Task instructions
Without pictures, retype the following entries exactly.

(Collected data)
* * *
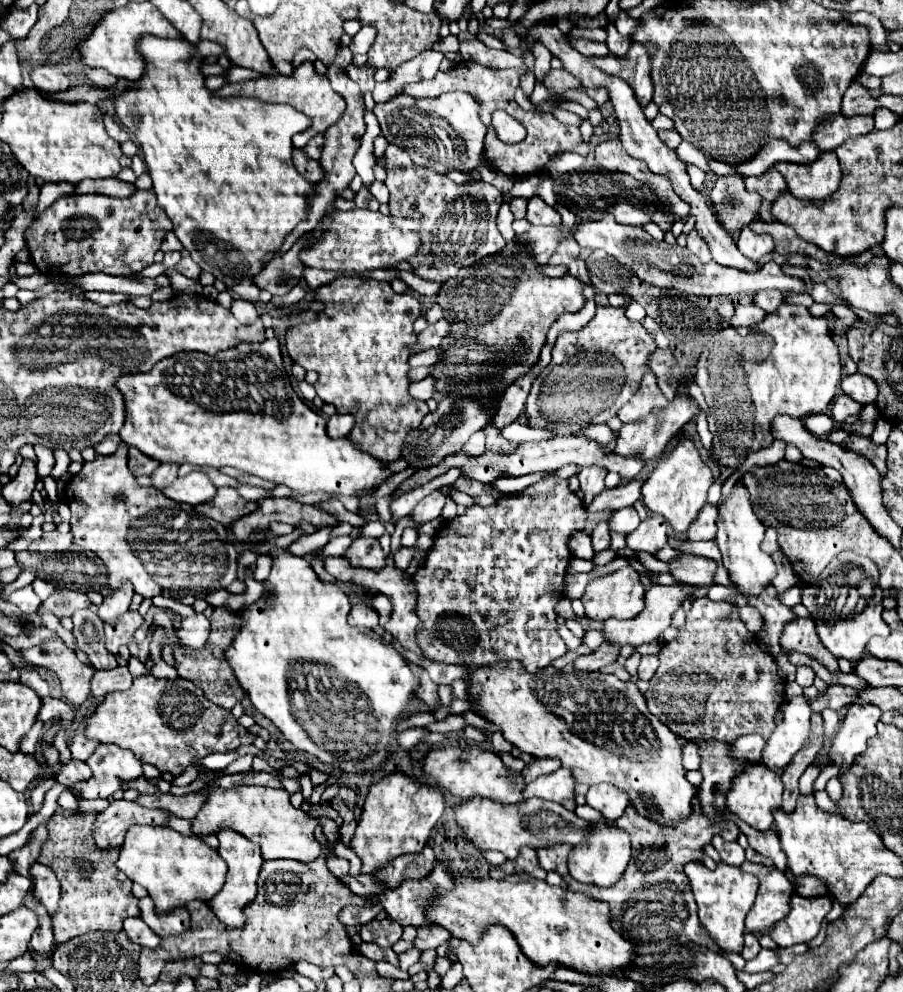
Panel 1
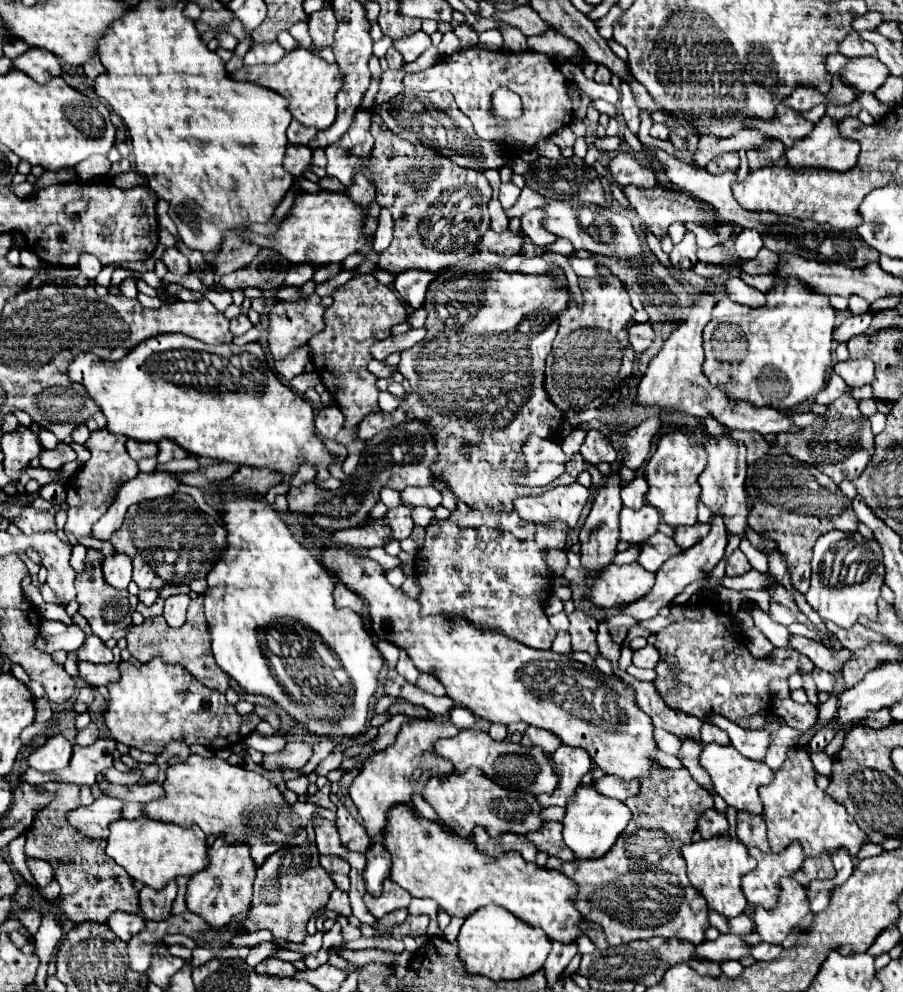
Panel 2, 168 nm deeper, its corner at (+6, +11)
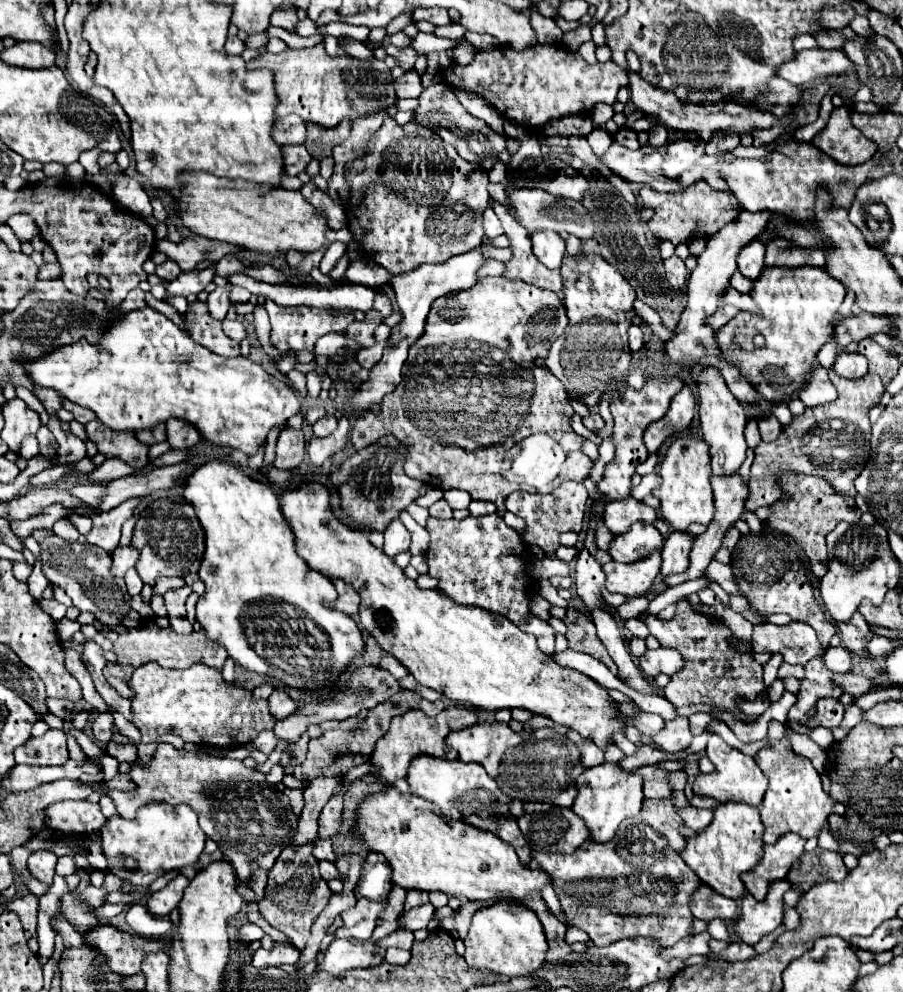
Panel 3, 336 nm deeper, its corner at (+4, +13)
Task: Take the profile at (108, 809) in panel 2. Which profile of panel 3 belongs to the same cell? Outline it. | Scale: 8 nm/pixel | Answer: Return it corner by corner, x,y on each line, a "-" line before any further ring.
61,801
49,805
45,811
45,819
51,827
63,833
99,833
107,819
101,813
99,803
91,801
* * *
Your solution
Panel 1
Panel 2, 168 nm deeper, its corner at (+6, +11)
Panel 3, 336 nm deeper, its corner at (+4, +13)
Task: Take the profile at (108, 809) in panel 2. Which profile of panel 3 belongs to the same cell? Outline it. | Scale: 8 nm/pixel | Answer: Return it corner by corner, x,y on each line, a "-" line before any further ring.
61,801
49,805
45,811
45,819
51,827
63,833
99,833
107,819
101,813
99,803
91,801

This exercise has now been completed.